AI prototypes make Data Products tangible
An under-looked aspect of Data Products in general and AI products in particular is that they are often 'invisible'. They lack a tangibility - something to touch, something to see. This is an unrecognised barrier to good Product decision-making. Reasoning about the invisible is difficult. It's imprecise.
Prototypes make the intangible real.
They help with product decision-making, with communication, with building stakeholder buy-in, and with customer sales.
Invisibility
AI products often take the form of automating a process, removing something concrete and abstracting it into the automated ether. For customer service, this might mean removing a human from the customer care user journey. For email marketing it might mean replacing the need to manually set up an email campaign with a triggered system. In payments, it might mean removing explicit payment decisions and allowing your fridge to re-order milk when it runs out.
In other cases, the AI product might simply be an optimisation whose benefits are only observed in the aggregate. For example, customer segmentation that drives more effective advertising.
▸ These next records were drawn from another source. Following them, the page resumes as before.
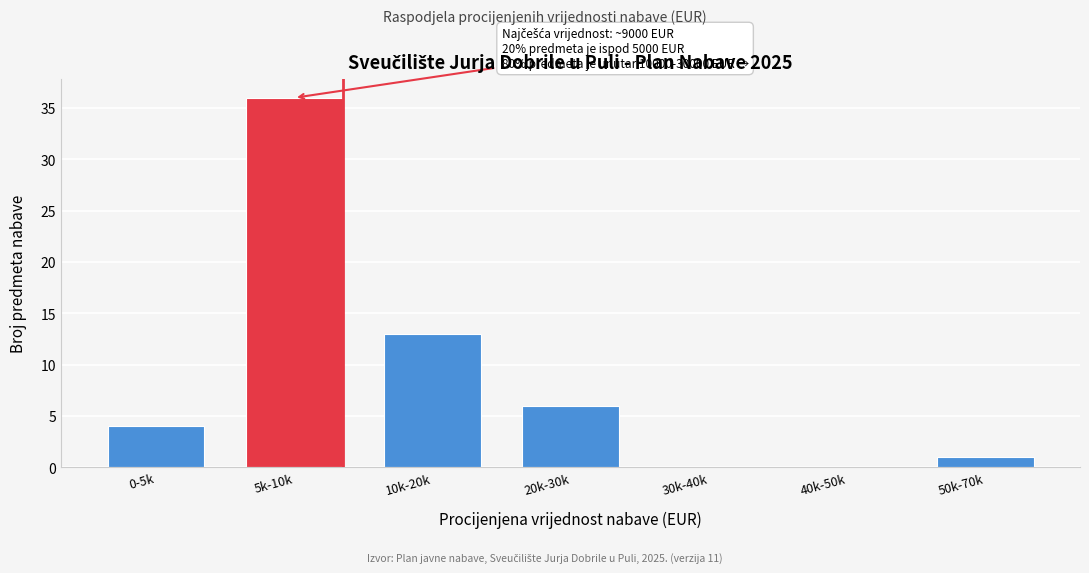

Reading left to right, transcribe all the data shown in this chart.

0-5k=4	5k-10k=36	10k-20k=13	20k-30k=6	30k-40k=0	40k-50k=0	50k-70k=1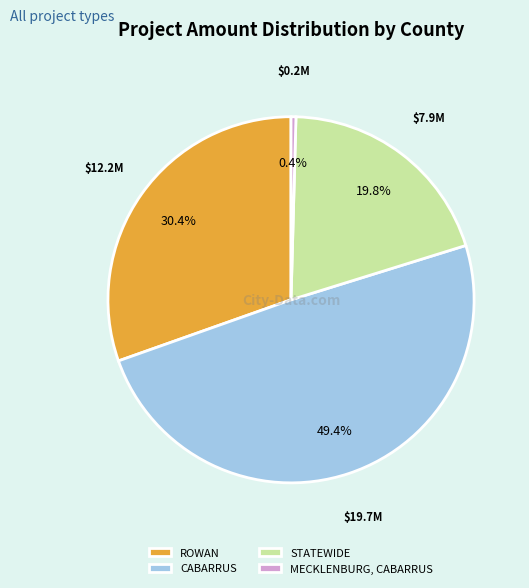

What percentage is NOT represented by CABARRUS?

50.6%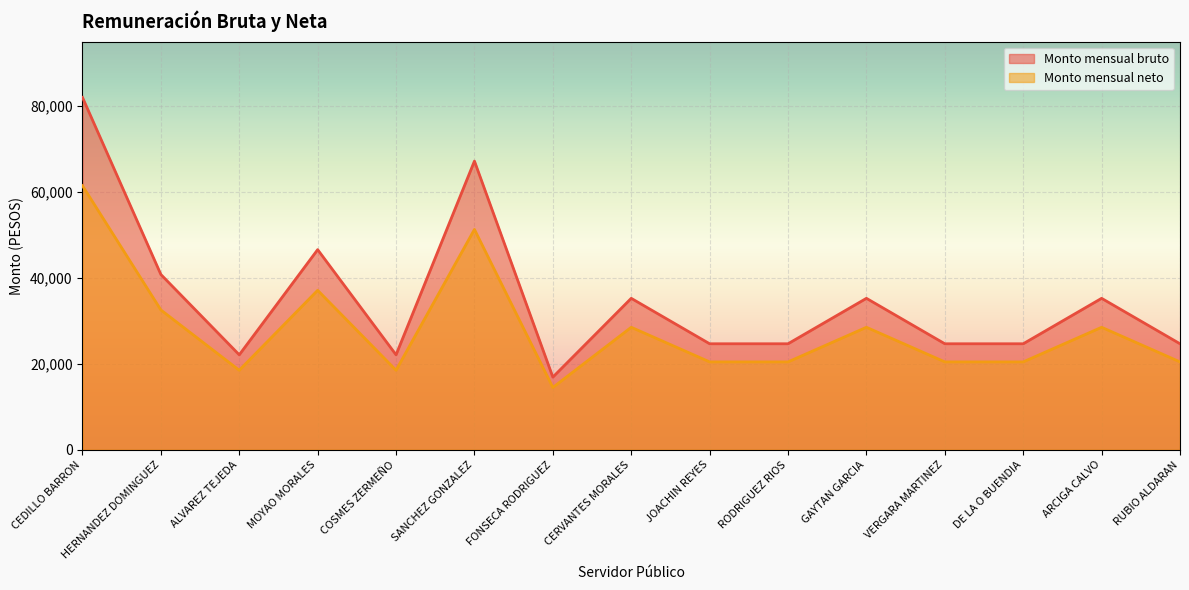

Which series has the widest spread of values?

Monto mensual bruto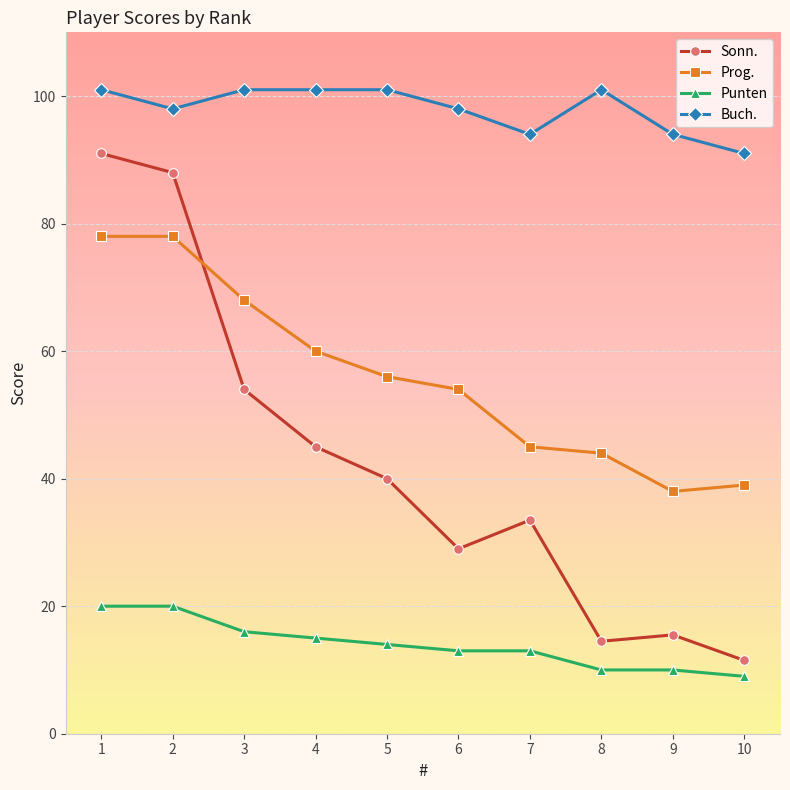

True or false: Sonn. has a value of 132.0 at 1.

False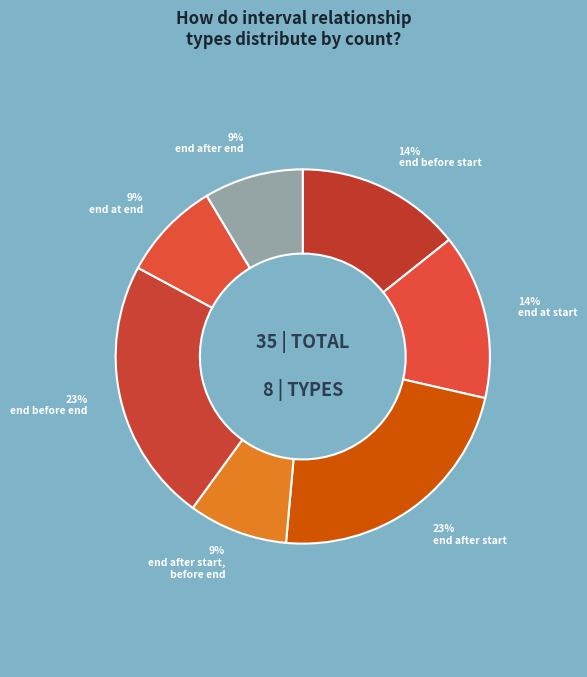

Count the number of slices in the pie.

7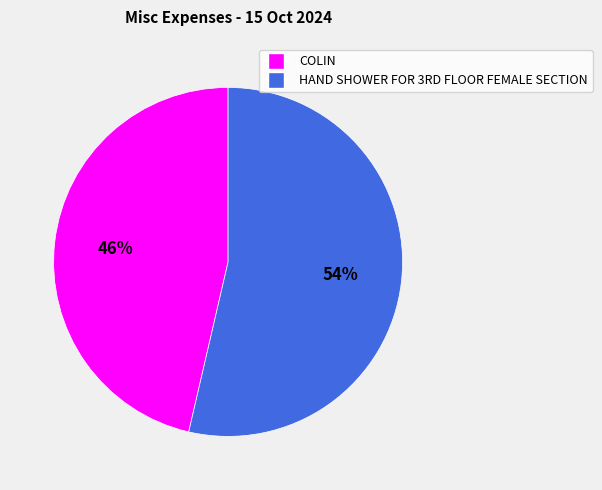

The COLIN slice represents 46% of the pie. True or false?

True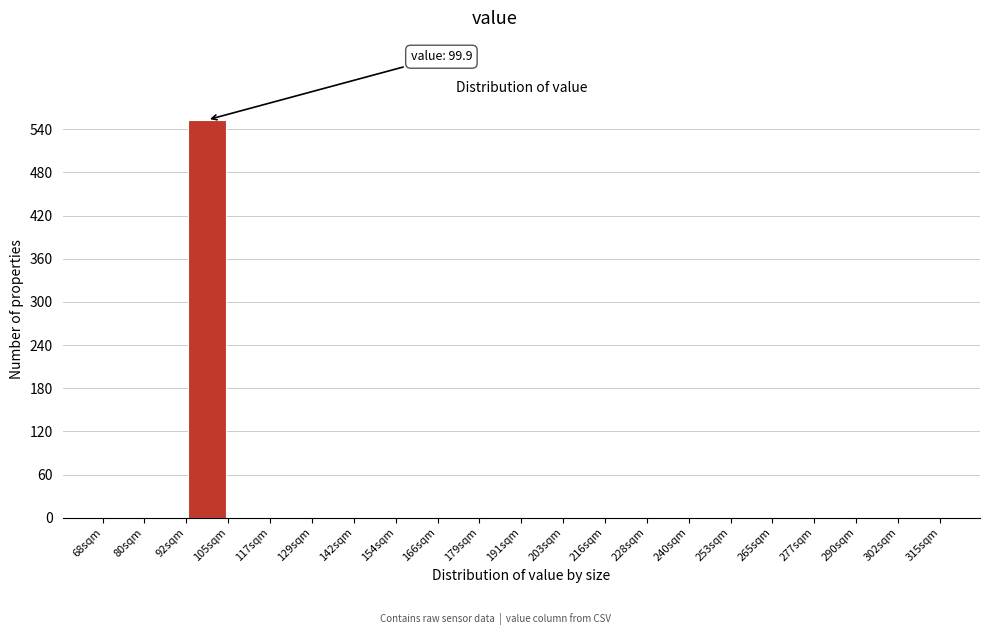

Over which range of the x-axis is the bar tallest?

92 to 106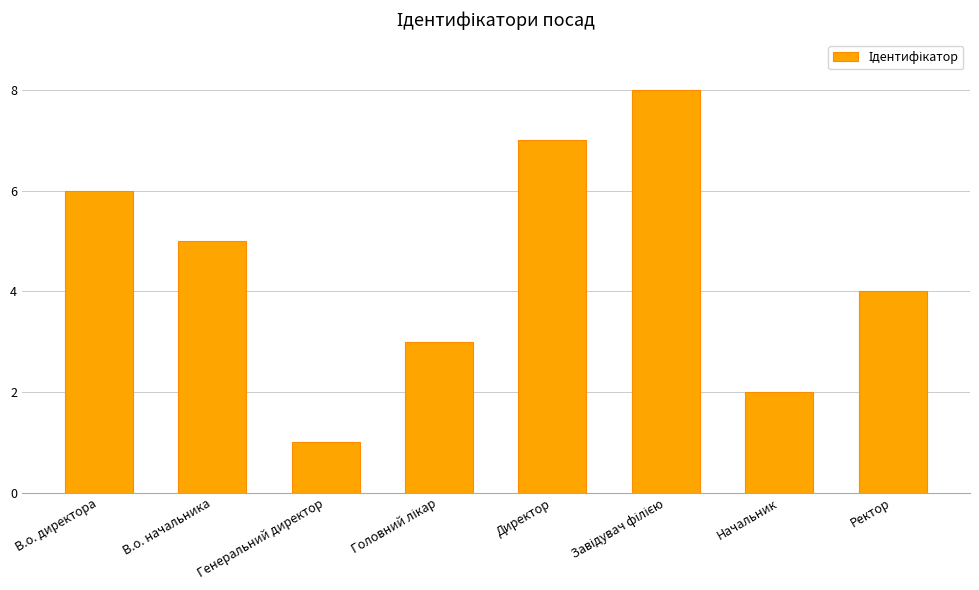

What is the sum of all values?

36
Or more relevant product recommendations that drive clicks and ultimately sales.
Injecting artificial tangibility.
With these examples in mind, it is clear that invisibility adds a layer of complexity to the already tricky act of product decision-making.
More so, when no single individual has the complete picture of the product and its integrations. Complex product development environments, with many touch-points, moving parts and integrations are breeding grounds for confusion; something that is exacerbated when a concrete understanding of the product at hand is lacking.
A prototype gives a focal point around which discussions can centre.
This is true, even for exclusively internal stakeholders. On three separate occasions in the past two years, investing time in building a throw-away prototype has been the verifiable differentiator in accelerating progress and securing funding for AI initiatives for my team.
As humans we are well equipped to run simulations and scenarios in our head but this is an exercise that benefits greatly by pinning down some of the uncertainty. Injecting tangibility to the conversation augments our reasoning. It harnesses our ability of thinking by making.
Importantly, AI prototypes help stakeholders who are less familiar with AI to better understand what exactly the product does. It forces feedback on potential obstacles and accelerates buy-in (or rejection) from customers and gate-keepers.
AI is still new territory for most. Grounding conversations in the tangible is an unreasonably effective tool for avoiding the twin perils of 'AI can do it all' and 'AI is too complicated'.